# EXERCISE AIM
Copy each line below containing "back".

(GIVEN DATA begins)

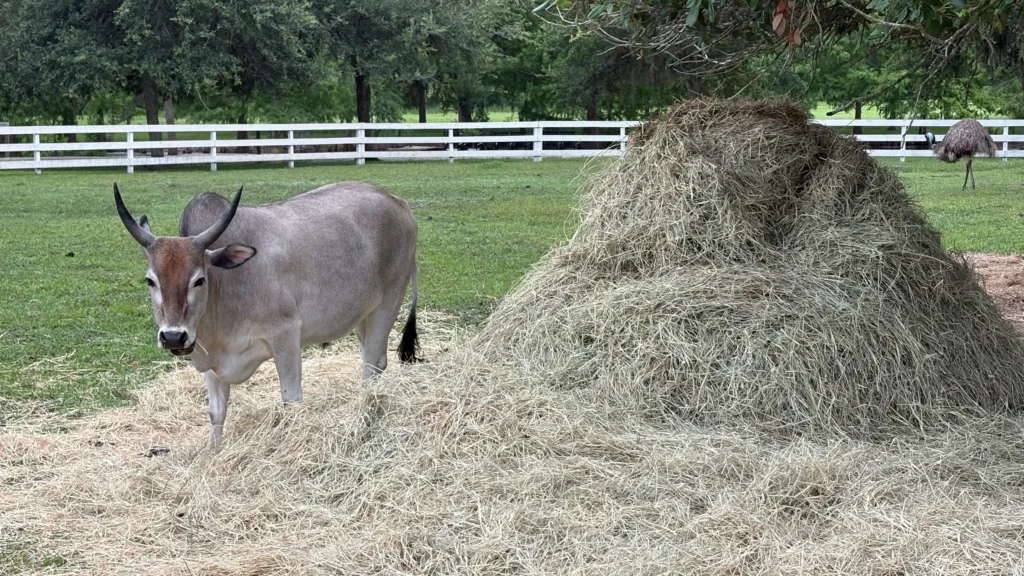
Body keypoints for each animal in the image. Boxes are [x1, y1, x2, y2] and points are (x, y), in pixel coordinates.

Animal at [114, 182, 420, 446]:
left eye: (198, 280)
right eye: (151, 280)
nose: (173, 337)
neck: (226, 286)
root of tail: (398, 203)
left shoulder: (285, 334)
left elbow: (291, 401)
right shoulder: (211, 356)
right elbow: (216, 412)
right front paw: (212, 453)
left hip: (388, 304)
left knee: (370, 369)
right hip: (363, 316)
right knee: (378, 362)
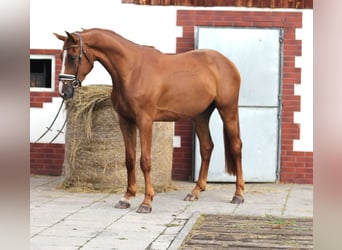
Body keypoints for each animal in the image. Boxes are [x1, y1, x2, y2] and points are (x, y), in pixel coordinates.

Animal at [54, 28, 244, 213]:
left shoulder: (144, 121)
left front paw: (147, 202)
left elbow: (145, 161)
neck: (132, 70)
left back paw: (238, 194)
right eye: (61, 55)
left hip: (228, 110)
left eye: (72, 56)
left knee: (236, 146)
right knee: (206, 147)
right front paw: (126, 197)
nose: (64, 92)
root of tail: (227, 62)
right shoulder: (125, 121)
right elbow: (130, 159)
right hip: (201, 116)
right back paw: (195, 191)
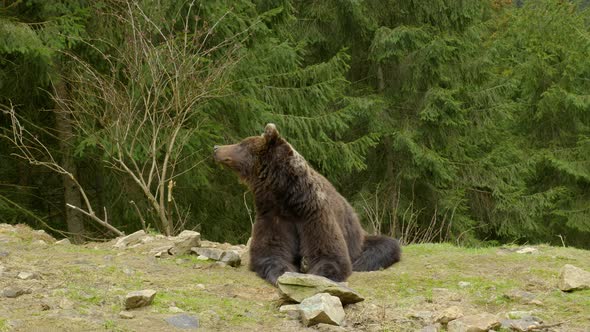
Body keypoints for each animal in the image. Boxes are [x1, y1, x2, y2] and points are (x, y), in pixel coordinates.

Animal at [213, 123, 402, 284]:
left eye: (241, 144)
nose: (216, 148)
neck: (286, 198)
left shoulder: (313, 213)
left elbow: (330, 255)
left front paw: (317, 274)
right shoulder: (273, 214)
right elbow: (271, 251)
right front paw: (283, 272)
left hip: (356, 237)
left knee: (385, 245)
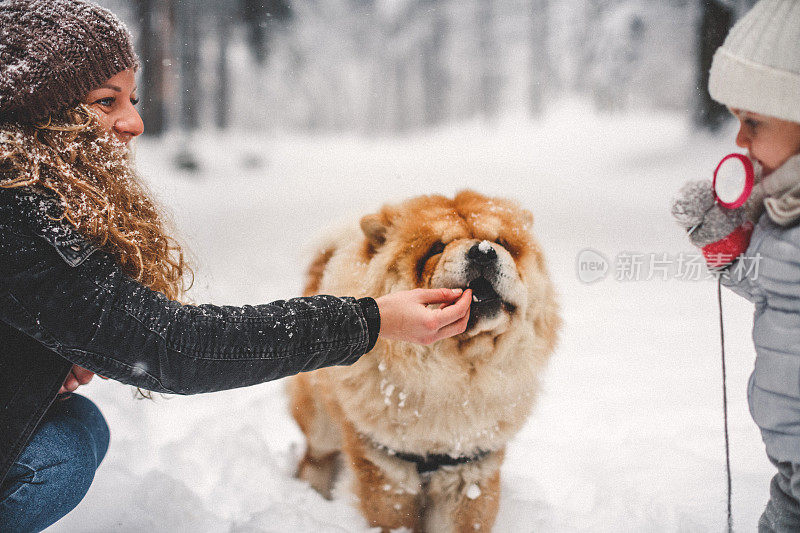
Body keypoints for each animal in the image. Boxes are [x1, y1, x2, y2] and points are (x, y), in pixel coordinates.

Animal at [290, 189, 560, 528]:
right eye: (437, 248)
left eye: (501, 242)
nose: (484, 252)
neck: (451, 377)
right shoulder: (386, 466)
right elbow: (392, 519)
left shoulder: (471, 466)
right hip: (320, 420)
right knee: (314, 458)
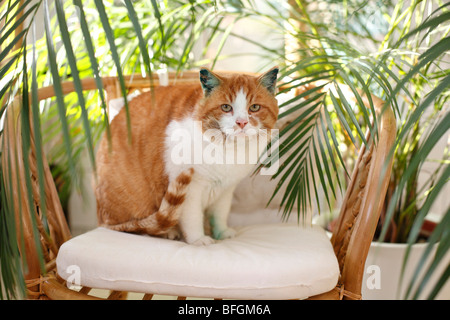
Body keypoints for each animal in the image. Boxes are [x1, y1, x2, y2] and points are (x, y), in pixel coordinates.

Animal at [95, 68, 278, 245]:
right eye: (226, 107)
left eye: (254, 107)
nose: (241, 122)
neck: (229, 151)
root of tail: (101, 220)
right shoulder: (190, 189)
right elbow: (192, 218)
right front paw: (198, 239)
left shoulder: (226, 190)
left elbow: (220, 214)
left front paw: (221, 233)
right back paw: (168, 232)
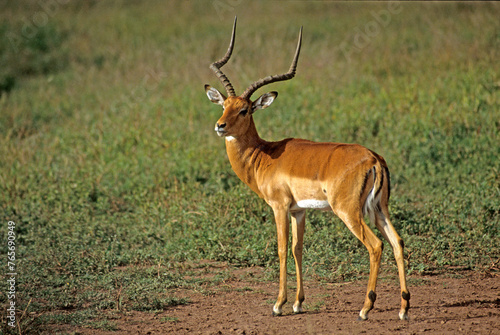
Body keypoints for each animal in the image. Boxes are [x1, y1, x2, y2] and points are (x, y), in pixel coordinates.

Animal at [204, 17, 410, 320]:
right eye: (224, 105)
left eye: (245, 110)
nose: (220, 126)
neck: (264, 155)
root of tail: (373, 159)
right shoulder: (298, 210)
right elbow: (297, 249)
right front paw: (298, 303)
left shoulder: (278, 207)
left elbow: (280, 249)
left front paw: (278, 304)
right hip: (379, 209)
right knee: (397, 242)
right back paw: (404, 308)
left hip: (349, 211)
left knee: (376, 245)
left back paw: (365, 308)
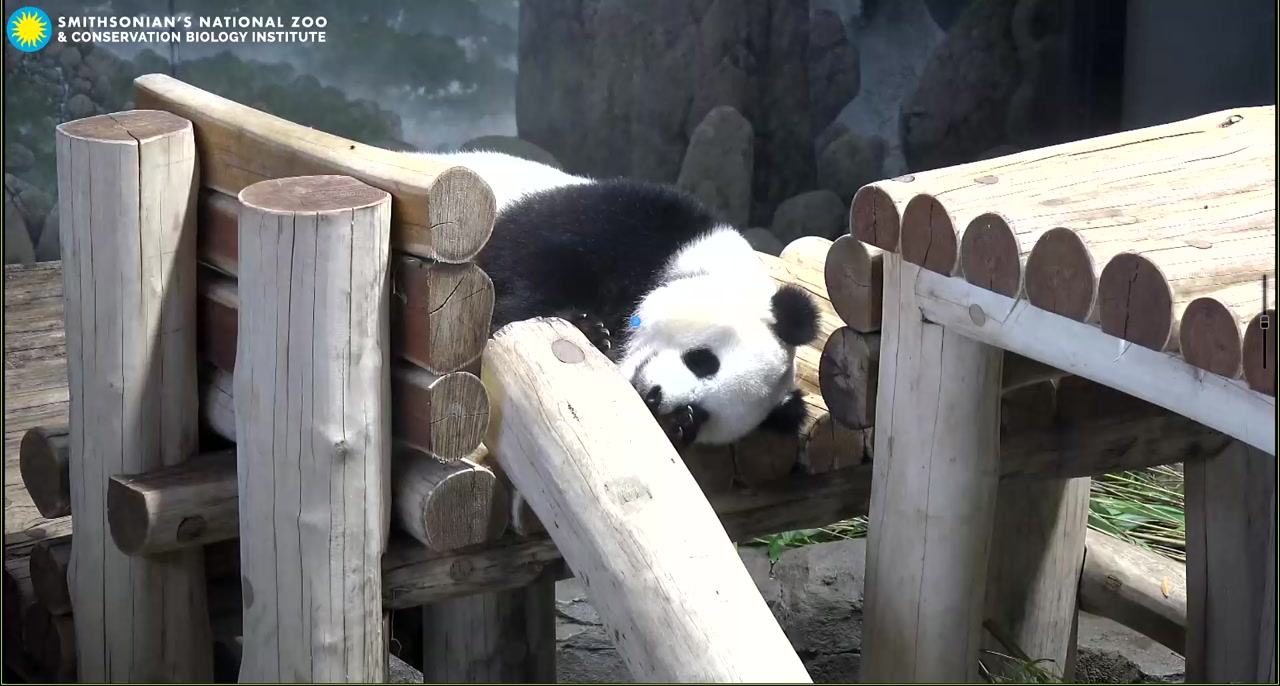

(GIVEN DATA ends)

# SOLUTION TO THE PROBLEM
left back paw: (238, 194)
right back paw: (195, 191)
right back paw: (168, 232)
right back paw: (404, 308)
left back paw: (365, 308)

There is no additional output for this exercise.